Looking at the 2008 Google UK Ltd accounts, it appears that the 2007 UK CT provision was still unpaid as at 31 December 2008 as the liability reflects both the 2007 & 2008 tax charge.
It would seem to have been paid in 2009, as the 2009 balance sheet payable only seems to show the 2009 CT charge which still leaves your point as valid.
I’m not sure quite where you get that from. There’s an amount of corporation tax shown for 2008 in ‘Creditors: amounts falling due within one year’ of £289,558.’ I wouldn’t assume that it incorporates the £148,039 balance in 2007. And in 2009 the equivalent figure is £2,972,695. The more you longer the wronger Osborne gets.
There are some interesting figures in the written evidence HMRC provided to the PAC in February:
“The cumulative current corporation tax over the period 2005 to 2015 shown in Google UK Ltd’s financial statements may be seen as a reasonable (although not precise) proxy for the tax payable over that period.

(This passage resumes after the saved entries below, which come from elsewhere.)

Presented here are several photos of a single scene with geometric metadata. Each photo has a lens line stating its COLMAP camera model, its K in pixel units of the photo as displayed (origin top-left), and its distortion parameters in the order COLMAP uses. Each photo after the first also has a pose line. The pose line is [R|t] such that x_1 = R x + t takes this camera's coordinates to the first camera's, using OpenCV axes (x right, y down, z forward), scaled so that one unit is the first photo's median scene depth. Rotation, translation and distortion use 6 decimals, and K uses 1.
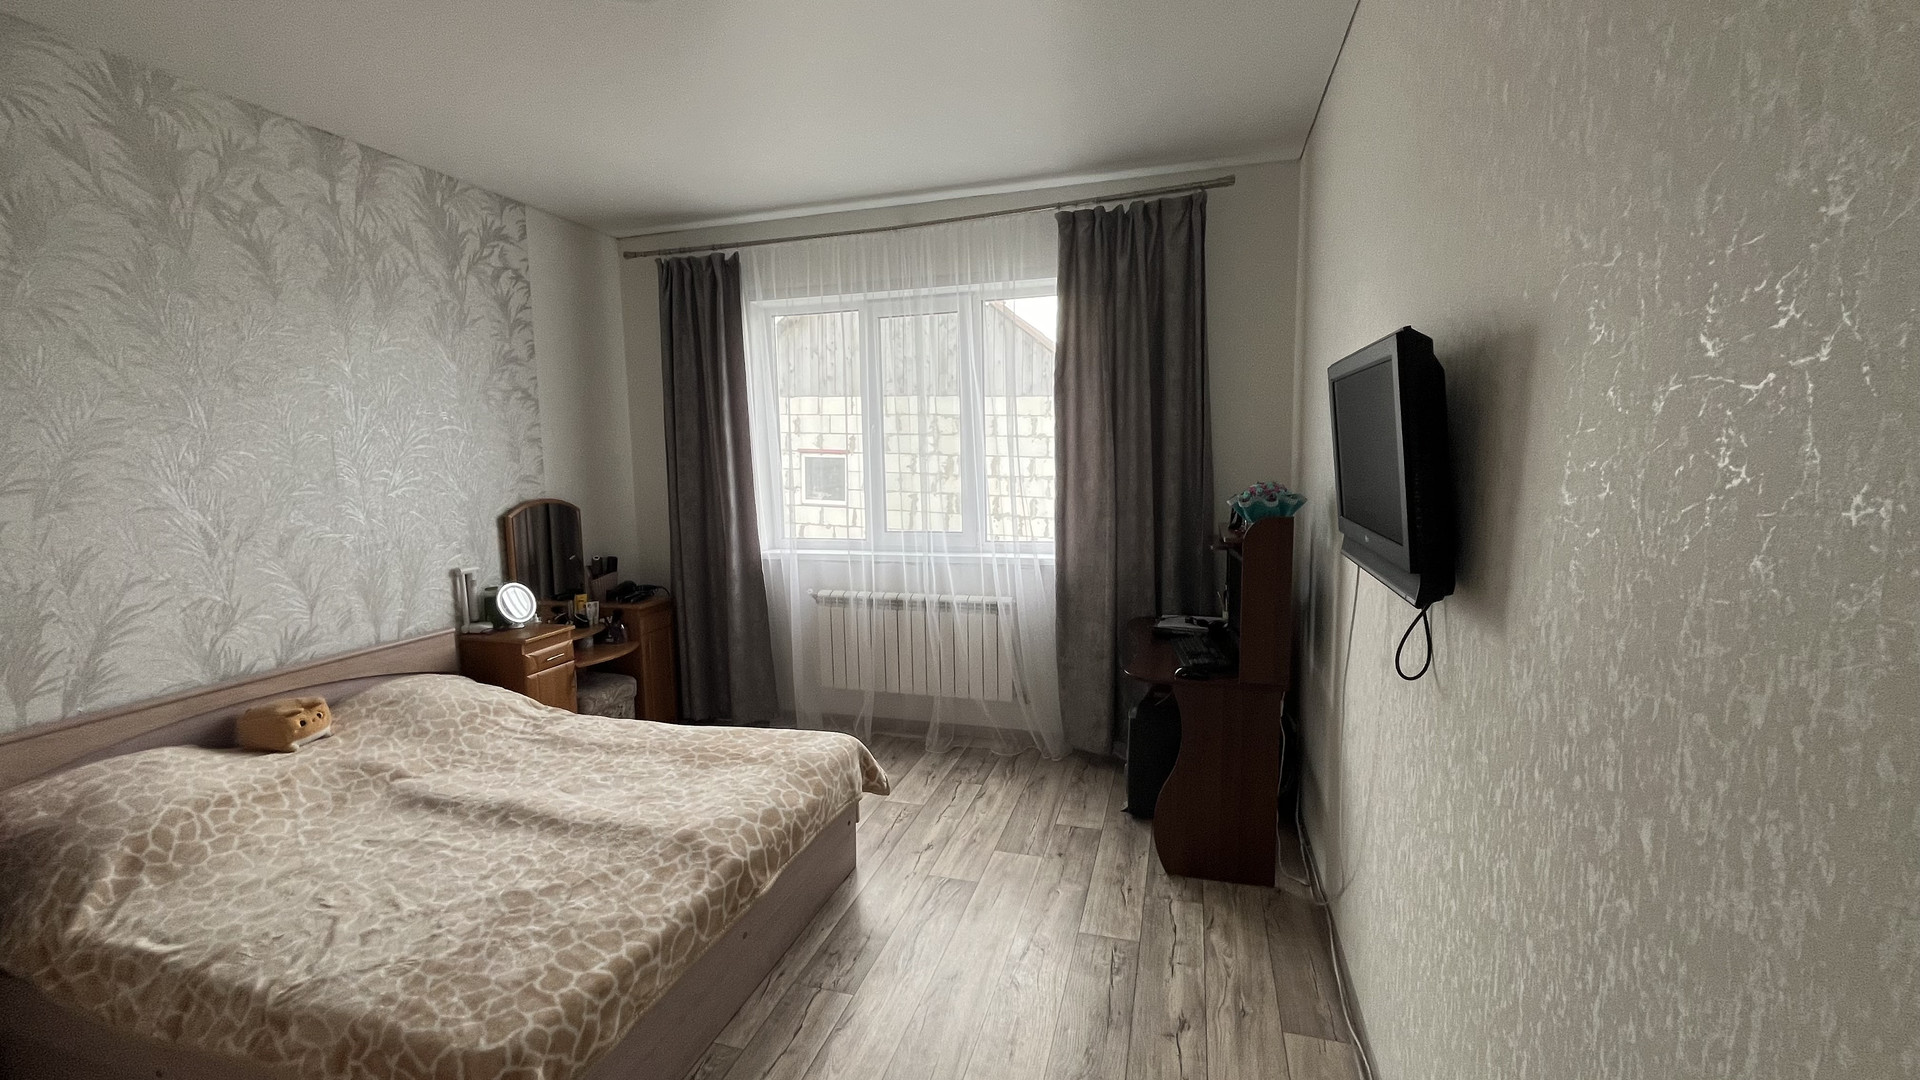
lens RADIAL K [[777.6, 0, 958.8], [0, 777.6, 537.3], [0, 0, 1]] dist [-0.002516, -0.000181]
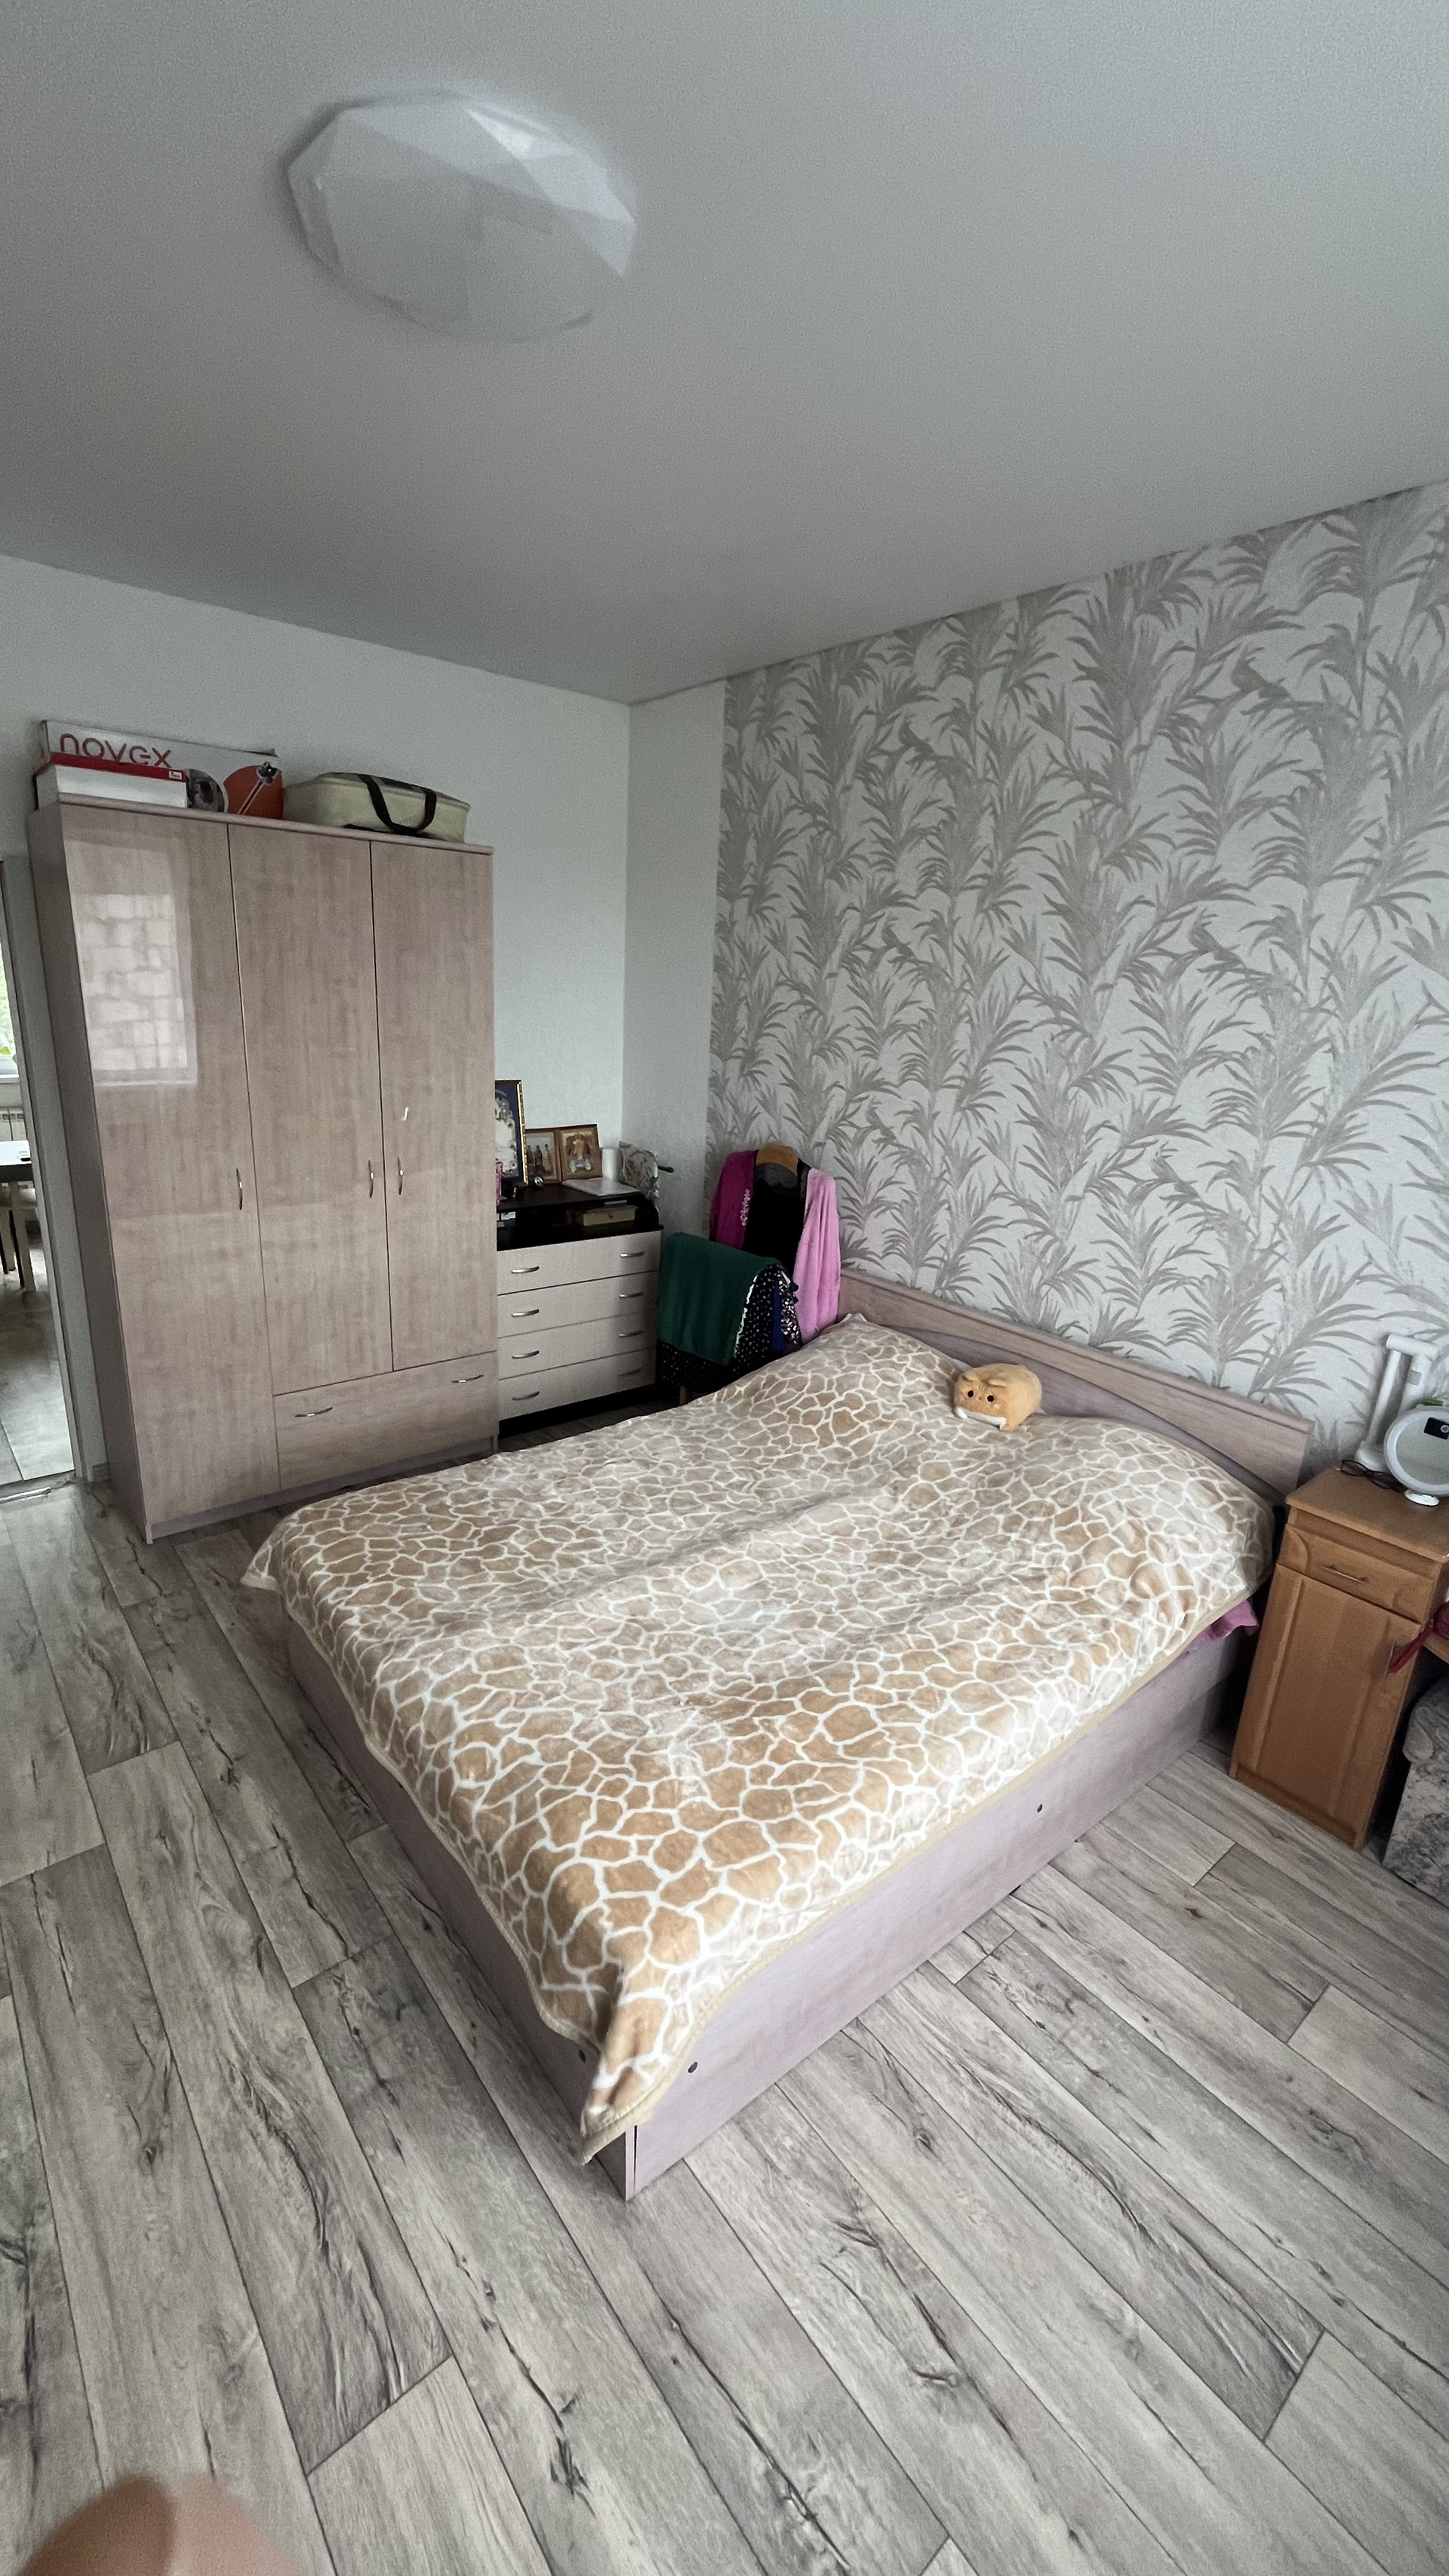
lens RADIAL K [[1043.2, 0, 728.2], [0, 1043.2, 1286.8], [0, 0, 1]] dist [-0.002516, -0.000181]
pose [[-0.558038, 0.227151, -0.798120, 0.170299], [-0.129445, 0.926201, 0.354111, -0.225370], [0.819657, 0.300921, -0.487452, 1.248465]]
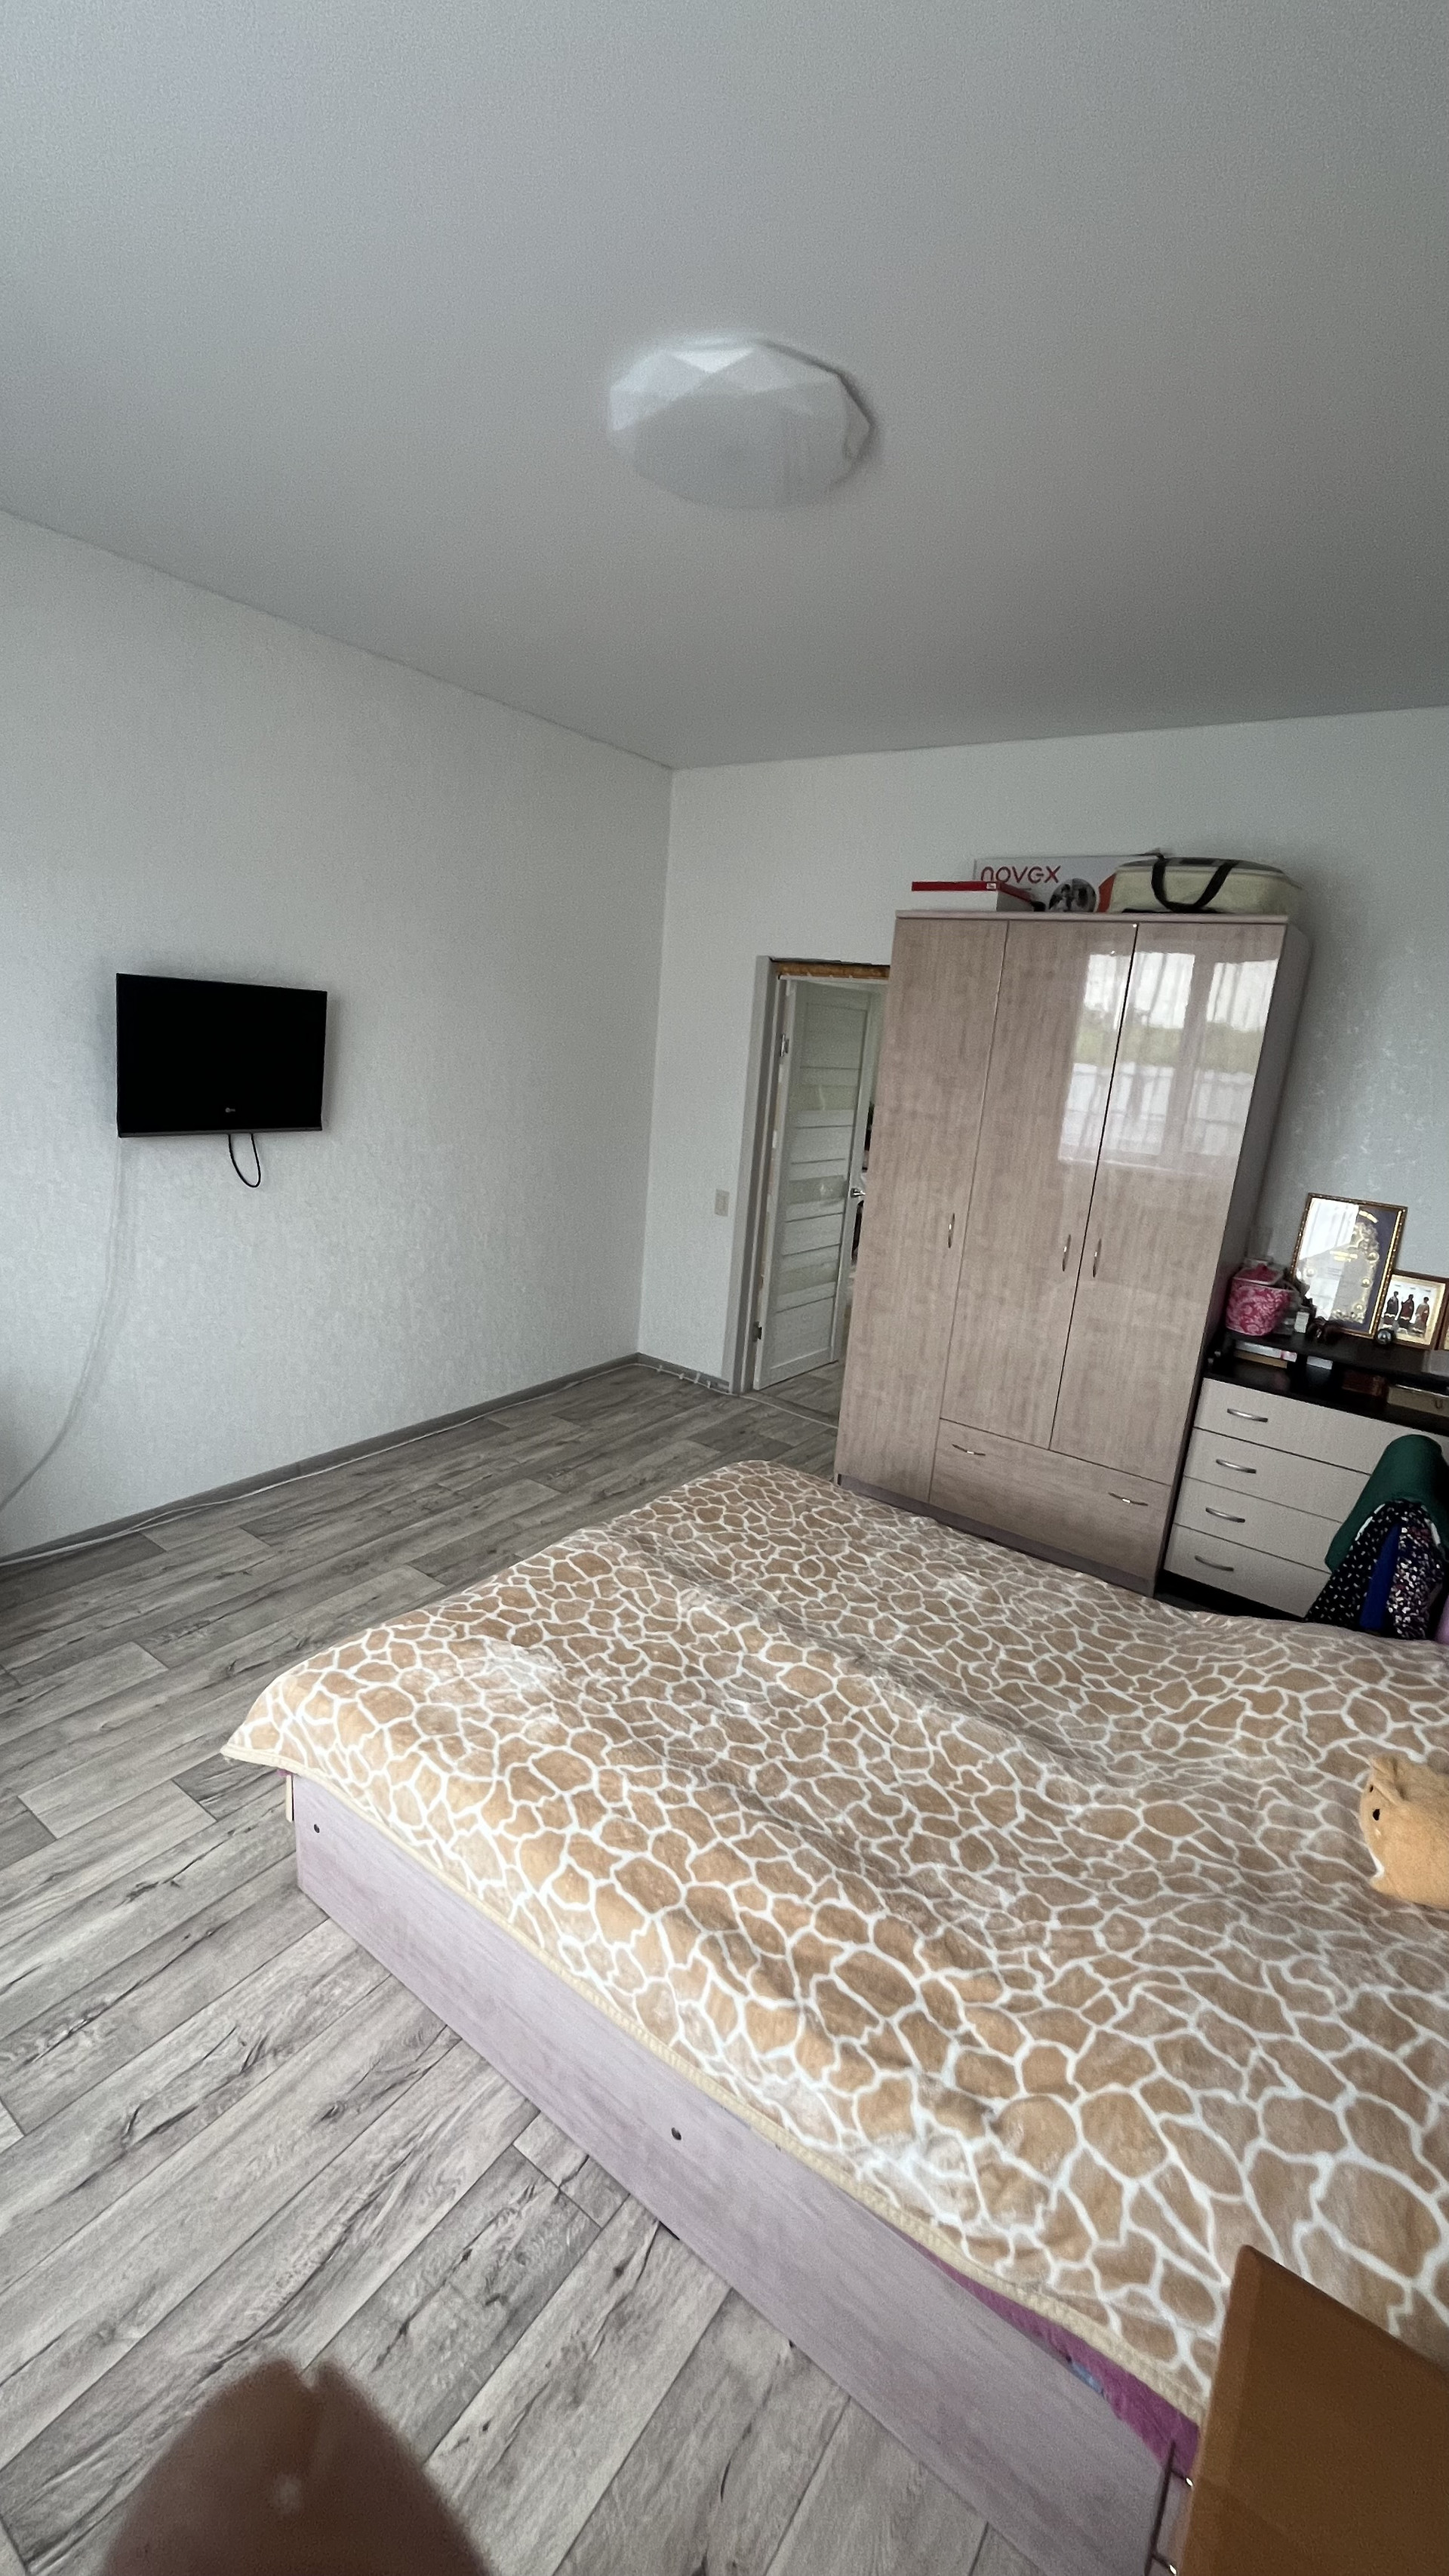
lens RADIAL K [[1043.2, 0, 725.3], [0, 1043.2, 1285.5], [0, 0, 1]] dist [-0.002516, -0.000181]
pose [[-0.943883, -0.134216, 0.301779, -0.607275], [-0.024348, 0.939498, 0.341689, -0.228498], [-0.329381, 0.315166, -0.890044, 1.510999]]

Google UK Ltd’s accounts show a cumulative tax charge in the financial statements from 2005 to 2011 of £11.6 million.”
http://data.parliament.uk/writtenevidence/committeeevidence.svc/evidencedocument/public-accounts-committee/corporate-tax-deals/written/28683.html
But I would not be surprised if there was a hairsplitting defence on the grounds that Osborne referred to “companies that paid no tax”. He did not actually refer to Google, so in his own mind he cannot be wrong.
Thank you Iain. Very helpful.
The tax charge in 2008 was £141,519. Surely the obvious assumption is that the Creditors: amounts falling due within one year’ in 2008 of £289,558 is comprised of the 2007 liability of £148,039 and the 2008 liability of £141,519?
Not really. HMRC tend to like you actually to pay your tax. Especially if it’s, as the Notes provide, due inside a year.
In the context of the tax you have argued Google should have paid (some £200 million for 2014) and the tax that it paid under the settlement with HMRC (£30 million on an annual basis), this looks close to “no” tax to me!
And, as Iain Hamilton has observed, Mr Osborne did not actually say that Google had paid no tax in any case.